• **Exercise aim**
Please pick out every line in the records below that contains the word "küldjük" and copy each of those lines in full.

══════════════════════════════

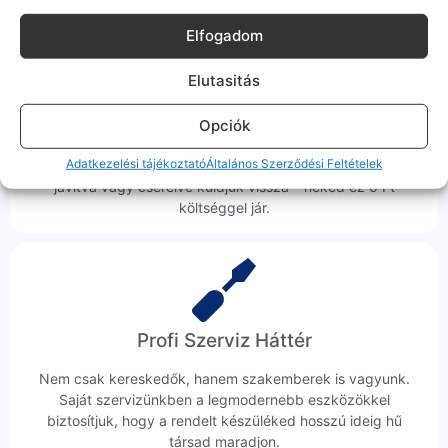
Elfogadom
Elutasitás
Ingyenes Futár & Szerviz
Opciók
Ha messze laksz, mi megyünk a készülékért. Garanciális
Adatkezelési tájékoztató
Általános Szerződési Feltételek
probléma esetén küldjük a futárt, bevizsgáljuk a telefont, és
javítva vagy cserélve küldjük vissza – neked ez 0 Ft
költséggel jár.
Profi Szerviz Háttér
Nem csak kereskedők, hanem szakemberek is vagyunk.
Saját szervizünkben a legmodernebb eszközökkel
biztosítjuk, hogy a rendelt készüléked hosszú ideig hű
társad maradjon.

══════════════════════════════

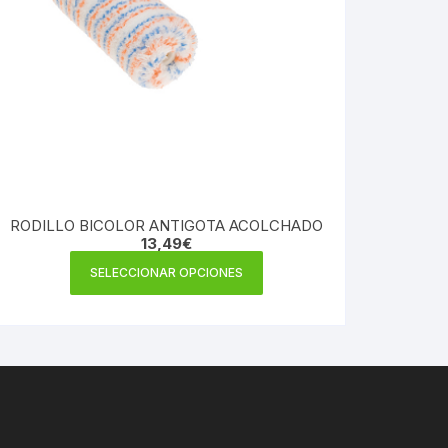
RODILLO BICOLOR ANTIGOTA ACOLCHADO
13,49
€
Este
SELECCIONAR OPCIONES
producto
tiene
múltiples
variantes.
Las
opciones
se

══════════════════════════════

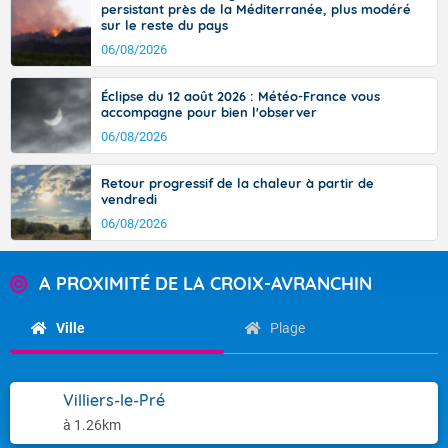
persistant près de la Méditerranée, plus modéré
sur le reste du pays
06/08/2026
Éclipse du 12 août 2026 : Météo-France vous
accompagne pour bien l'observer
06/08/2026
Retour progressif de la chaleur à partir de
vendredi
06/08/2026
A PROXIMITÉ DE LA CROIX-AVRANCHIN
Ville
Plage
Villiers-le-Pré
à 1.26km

══════════════════════════════

• **Worked solution**
probléma esetén küldjük a futárt, bevizsgáljuk a telefont, és
javítva vagy cserélve küldjük vissza – neked ez 0 Ft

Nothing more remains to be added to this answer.